*** Block opens ***

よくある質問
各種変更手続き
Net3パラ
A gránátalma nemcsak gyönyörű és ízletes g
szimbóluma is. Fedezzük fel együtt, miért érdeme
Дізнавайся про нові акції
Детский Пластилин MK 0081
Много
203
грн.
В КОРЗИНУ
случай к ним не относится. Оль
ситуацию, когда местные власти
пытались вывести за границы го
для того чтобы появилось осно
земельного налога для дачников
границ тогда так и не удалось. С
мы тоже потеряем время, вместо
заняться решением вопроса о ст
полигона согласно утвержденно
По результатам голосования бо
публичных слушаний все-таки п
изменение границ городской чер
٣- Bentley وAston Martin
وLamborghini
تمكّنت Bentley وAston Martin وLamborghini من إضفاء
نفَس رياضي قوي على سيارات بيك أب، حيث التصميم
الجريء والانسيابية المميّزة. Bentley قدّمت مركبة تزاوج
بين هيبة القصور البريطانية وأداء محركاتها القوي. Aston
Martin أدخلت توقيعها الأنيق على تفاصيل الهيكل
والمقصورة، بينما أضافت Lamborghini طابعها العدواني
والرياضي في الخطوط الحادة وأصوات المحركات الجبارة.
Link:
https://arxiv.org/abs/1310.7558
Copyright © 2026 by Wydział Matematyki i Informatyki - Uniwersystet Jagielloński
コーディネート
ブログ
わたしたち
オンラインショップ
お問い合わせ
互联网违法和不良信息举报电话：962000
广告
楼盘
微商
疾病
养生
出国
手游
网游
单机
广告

*** Block closes ***
*** Block opens ***

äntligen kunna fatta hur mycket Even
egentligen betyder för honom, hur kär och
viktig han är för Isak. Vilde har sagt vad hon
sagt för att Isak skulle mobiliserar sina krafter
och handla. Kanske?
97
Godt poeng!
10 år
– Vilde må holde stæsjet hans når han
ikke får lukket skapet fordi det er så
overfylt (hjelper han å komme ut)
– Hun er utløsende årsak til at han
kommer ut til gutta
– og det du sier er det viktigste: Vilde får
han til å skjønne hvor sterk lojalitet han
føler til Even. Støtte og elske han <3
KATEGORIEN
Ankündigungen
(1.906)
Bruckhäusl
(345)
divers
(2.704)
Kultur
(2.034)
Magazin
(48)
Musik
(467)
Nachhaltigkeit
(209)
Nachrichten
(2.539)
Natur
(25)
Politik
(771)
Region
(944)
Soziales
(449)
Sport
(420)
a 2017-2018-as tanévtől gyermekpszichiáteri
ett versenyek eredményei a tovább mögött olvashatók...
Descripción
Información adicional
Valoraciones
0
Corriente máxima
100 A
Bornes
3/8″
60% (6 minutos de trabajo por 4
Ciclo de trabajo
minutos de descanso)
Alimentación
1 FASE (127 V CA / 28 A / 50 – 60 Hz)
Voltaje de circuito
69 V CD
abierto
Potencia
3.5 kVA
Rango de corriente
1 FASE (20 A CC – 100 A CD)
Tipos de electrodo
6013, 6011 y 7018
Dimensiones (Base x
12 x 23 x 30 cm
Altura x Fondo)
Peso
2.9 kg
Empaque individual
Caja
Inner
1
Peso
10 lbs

*** Block closes ***

*YOUR ASSIGNMENT*
Find each row above that contains the string "FASE" with the same capitalization, and copy every such row in full.

*COMPLETED TASK*
1 FASE (127 V CA / 28 A / 50 – 60 Hz)
1 FASE (20 A CC – 100 A CD)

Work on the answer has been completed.